*Input*
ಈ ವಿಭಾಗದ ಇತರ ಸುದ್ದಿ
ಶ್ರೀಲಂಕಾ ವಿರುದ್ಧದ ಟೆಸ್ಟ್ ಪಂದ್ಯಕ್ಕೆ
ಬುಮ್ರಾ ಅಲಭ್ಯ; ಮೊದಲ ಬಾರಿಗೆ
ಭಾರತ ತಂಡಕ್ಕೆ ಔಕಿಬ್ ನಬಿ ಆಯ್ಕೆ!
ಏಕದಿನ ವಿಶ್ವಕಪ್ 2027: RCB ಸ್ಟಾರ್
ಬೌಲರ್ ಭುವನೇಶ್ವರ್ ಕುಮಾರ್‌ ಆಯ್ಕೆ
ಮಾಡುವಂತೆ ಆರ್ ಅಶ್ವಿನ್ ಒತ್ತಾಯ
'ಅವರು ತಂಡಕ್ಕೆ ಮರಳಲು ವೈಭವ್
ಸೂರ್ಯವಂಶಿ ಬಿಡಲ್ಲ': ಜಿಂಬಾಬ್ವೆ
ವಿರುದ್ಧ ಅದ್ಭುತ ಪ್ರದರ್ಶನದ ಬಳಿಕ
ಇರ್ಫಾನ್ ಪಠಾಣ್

*Problem statement*
Start to finish, copy the records above with no differences.

*Output*
ಈ ವಿಭಾಗದ ಇತರ ಸುದ್ದಿ
ಶ್ರೀಲಂಕಾ ವಿರುದ್ಧದ ಟೆಸ್ಟ್ ಪಂದ್ಯಕ್ಕೆ
ಬುಮ್ರಾ ಅಲಭ್ಯ; ಮೊದಲ ಬಾರಿಗೆ
ಭಾರತ ತಂಡಕ್ಕೆ ಔಕಿಬ್ ನಬಿ ಆಯ್ಕೆ!
ಏಕದಿನ ವಿಶ್ವಕಪ್ 2027: RCB ಸ್ಟಾರ್
ಬೌಲರ್ ಭುವನೇಶ್ವರ್ ಕುಮಾರ್‌ ಆಯ್ಕೆ
ಮಾಡುವಂತೆ ಆರ್ ಅಶ್ವಿನ್ ಒತ್ತಾಯ
'ಅವರು ತಂಡಕ್ಕೆ ಮರಳಲು ವೈಭವ್
ಸೂರ್ಯವಂಶಿ ಬಿಡಲ್ಲ': ಜಿಂಬಾಬ್ವೆ
ವಿರುದ್ಧ ಅದ್ಭುತ ಪ್ರದರ್ಶನದ ಬಳಿಕ
ಇರ್ಫಾನ್ ಪಠಾಣ್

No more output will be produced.